韓国政府は、北韓の今回の核実験直後、「国際社会との緊密な協力のもと、必ず相応の対価を支払わせる」と明らかにした。米国は国連制裁とは別に、イランのケースと同様に、北韓と取り引きする第三者まで制裁する「セカンダリー・ボイコット」を含む北韓経済の封鎖まで示唆している。日本も、拉致問題調査のために解除していた北韓船籍の入国禁止などを再開するものと見られる。中国も外交部声明を通じて「状況を悪化させる行動を中断することを要求し、中国は国際社会に対する義務を尽くす」と、対北制裁に含みを持たせた。総合してみると、イランと同様に体制を脅かすレベルの強力な制裁になると予想される。
歴史的にも、周辺国への挑発と恐怖統治は長く続いたことがない。イランが核開発を放棄するしかなかったのは、10年以上にわたる国際社会の強力な制裁により、2013年に自国通貨が暴落したためだ。当時はリアルの価値が半分になり、物価上昇率が35%に達するなど、経済は悪化の一途をたどった。
中国の煬帝は、数回にわたって高句麗を侵略した。そのたびに民から収奪し、国費を浪費した。ついに農民の反乱を招き、最後は臣下の手で殺された。朝鮮の燕山君も祖母の仁粋妃を殴打して死なせるなど暴虐を働き、ついにはクーデターにより王宮を追われた。
金正恩は今回の核実験強行を自信満々に伝え、米国など敵対勢力の核の脅威から自主権と生存権を守るための自衛的措置と強弁している。だが今回の核実験は、国際社会の制裁強化によって体制をより不安定にし、崩壊を早める起爆剤たりうる。

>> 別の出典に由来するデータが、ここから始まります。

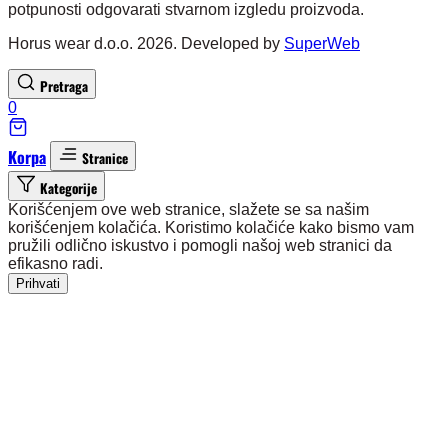
potpunosti odgovarati stvarnom izgledu proizvoda.
Horus wear d.o.o. 2026. Developed by
SuperWeb
Pretraga
0
Korpa
Stranice
Kategorije
Korišćenjem ove web stranice, slažete se sa našim
korišćenjem kolačića. Koristimo kolačiće kako bismo vam
pružili odlično iskustvo i pomogli našoj web stranici da
efikasno radi.
Prihvati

金正恩の核への執着も、終わりが見えている。核を放棄しなければ、現代版の煬帝や燕山君になるかもしれない。なぜなら今、国際社会だけでなく、北韓の住民も金正恩の核への執着を「不治の病」と捉え、危険な核問題を解決する唯一の現実的な方策は、金正恩の排除であることを確信しているからである。